START Supplied data

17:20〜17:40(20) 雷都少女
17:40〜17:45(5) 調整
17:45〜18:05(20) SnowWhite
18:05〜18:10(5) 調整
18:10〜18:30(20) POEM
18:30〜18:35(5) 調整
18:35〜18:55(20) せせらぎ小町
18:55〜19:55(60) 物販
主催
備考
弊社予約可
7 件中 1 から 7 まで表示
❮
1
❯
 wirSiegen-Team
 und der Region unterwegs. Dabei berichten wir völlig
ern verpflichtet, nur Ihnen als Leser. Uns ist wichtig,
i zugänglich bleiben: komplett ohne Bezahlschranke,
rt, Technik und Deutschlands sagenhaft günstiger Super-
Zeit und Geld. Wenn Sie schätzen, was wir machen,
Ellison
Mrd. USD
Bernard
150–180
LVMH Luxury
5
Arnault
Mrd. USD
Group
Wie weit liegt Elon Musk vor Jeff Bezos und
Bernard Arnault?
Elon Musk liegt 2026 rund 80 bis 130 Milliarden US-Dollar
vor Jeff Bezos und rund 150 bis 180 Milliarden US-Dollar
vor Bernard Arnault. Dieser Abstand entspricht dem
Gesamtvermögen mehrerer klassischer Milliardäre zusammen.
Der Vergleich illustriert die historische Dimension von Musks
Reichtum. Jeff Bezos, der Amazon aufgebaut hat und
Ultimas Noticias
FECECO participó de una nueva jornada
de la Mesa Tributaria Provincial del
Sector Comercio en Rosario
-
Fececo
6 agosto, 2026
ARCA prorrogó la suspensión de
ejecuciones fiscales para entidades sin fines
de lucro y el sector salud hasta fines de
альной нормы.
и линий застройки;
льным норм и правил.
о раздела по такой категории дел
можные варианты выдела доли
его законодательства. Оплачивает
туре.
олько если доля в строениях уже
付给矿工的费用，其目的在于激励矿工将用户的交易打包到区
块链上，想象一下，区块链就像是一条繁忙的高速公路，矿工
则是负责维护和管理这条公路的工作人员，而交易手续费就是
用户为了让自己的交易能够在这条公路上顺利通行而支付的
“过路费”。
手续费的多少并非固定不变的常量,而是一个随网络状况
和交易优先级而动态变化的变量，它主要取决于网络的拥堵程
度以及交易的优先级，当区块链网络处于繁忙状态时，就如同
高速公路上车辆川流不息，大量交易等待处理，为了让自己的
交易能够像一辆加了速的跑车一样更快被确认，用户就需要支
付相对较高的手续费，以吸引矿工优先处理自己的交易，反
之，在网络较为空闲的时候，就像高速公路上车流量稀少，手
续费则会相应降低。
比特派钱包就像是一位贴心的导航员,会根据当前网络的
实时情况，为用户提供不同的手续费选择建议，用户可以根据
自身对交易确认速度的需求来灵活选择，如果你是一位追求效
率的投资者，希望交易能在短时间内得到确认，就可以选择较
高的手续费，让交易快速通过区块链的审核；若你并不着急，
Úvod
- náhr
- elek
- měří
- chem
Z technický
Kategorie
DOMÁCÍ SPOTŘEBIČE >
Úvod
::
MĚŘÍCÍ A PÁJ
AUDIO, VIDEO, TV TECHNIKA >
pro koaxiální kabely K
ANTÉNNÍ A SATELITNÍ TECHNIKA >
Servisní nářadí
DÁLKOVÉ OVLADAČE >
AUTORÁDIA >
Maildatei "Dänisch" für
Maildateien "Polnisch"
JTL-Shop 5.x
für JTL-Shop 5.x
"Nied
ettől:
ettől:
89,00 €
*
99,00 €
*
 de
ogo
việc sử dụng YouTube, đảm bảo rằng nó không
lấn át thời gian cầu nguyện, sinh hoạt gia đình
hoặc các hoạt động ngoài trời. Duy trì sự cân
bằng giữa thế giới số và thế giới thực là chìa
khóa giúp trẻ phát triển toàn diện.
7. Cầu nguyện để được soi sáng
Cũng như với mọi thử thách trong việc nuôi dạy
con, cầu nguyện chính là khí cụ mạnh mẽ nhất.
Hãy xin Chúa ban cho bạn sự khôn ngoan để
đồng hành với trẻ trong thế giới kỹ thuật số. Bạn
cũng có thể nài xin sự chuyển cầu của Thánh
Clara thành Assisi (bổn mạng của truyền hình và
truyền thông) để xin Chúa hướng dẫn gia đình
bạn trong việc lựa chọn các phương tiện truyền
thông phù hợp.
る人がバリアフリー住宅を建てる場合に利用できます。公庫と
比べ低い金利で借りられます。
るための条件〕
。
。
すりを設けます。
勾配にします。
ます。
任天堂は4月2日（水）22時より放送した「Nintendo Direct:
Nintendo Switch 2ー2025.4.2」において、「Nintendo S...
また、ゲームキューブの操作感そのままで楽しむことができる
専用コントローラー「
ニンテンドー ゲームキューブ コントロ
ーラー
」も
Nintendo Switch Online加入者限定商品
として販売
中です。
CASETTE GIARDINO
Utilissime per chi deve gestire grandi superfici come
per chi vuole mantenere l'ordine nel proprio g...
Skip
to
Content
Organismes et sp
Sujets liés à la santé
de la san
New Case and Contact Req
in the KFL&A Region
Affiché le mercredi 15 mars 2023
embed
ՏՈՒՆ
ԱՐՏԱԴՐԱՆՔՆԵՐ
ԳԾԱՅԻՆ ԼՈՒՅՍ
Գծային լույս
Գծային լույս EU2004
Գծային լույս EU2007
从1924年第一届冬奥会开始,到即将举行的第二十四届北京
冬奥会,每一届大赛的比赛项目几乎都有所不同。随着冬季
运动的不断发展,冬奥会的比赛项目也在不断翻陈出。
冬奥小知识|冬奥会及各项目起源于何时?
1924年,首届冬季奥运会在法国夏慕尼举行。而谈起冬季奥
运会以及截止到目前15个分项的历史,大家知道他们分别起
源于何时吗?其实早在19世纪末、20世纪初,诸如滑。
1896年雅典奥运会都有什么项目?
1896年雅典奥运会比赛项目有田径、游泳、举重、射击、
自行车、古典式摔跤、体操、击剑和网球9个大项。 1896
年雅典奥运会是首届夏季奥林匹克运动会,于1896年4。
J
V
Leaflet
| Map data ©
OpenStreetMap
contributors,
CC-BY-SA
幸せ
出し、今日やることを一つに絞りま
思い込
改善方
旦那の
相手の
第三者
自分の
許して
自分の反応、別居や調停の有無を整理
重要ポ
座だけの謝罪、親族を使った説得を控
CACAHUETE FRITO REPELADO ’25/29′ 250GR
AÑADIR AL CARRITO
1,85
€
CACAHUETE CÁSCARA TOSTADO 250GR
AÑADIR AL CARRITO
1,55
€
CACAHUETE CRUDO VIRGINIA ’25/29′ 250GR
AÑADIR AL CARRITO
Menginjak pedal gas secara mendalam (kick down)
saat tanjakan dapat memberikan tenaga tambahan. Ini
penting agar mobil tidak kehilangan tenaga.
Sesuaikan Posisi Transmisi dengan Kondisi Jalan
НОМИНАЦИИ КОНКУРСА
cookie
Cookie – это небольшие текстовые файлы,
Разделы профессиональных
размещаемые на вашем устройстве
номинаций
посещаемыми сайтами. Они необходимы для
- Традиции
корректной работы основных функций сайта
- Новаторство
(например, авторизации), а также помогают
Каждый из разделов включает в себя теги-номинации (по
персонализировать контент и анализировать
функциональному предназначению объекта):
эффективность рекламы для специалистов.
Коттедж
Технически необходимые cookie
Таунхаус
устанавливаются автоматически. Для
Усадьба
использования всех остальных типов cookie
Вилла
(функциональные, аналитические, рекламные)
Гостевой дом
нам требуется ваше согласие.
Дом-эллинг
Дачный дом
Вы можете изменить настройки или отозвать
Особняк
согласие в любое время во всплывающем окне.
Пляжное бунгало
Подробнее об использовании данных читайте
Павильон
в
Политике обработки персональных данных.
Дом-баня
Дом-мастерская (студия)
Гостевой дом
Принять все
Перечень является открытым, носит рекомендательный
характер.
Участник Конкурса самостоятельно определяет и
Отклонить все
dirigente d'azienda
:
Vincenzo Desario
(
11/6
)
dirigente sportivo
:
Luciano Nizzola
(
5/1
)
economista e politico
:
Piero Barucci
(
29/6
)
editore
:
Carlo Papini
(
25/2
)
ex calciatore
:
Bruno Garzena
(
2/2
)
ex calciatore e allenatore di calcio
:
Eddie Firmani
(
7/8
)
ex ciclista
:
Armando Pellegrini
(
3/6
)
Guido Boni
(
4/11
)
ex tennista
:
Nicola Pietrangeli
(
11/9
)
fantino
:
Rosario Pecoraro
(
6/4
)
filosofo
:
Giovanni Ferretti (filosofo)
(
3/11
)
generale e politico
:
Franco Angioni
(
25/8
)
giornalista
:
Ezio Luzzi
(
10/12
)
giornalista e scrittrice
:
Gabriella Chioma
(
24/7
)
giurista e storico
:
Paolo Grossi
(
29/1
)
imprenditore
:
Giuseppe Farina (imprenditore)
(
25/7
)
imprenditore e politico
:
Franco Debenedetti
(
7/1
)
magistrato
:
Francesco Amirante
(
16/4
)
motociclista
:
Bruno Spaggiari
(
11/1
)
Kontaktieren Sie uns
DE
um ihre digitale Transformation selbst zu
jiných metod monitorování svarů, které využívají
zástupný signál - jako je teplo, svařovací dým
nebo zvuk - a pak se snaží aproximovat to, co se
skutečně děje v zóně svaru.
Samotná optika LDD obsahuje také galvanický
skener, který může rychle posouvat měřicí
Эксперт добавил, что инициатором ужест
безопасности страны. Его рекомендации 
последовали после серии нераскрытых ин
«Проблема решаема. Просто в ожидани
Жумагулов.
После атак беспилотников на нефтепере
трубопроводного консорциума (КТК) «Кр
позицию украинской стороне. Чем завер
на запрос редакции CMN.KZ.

END Supplied data

Work instructions:
Output every line of the entries verbatim, from the first line through the line containing "und der Region", inclusive.

Output for this task:
17:20〜17:40(20) 雷都少女
17:40〜17:45(5) 調整
17:45〜18:05(20) SnowWhite
18:05〜18:10(5) 調整
18:10〜18:30(20) POEM
18:30〜18:35(5) 調整
18:35〜18:55(20) せせらぎ小町
18:55〜19:55(60) 物販
主催
備考
弊社予約可
7 件中 1 から 7 まで表示
❮
1
❯
 wirSiegen-Team
 und der Region unterwegs. Dabei berichten wir völlig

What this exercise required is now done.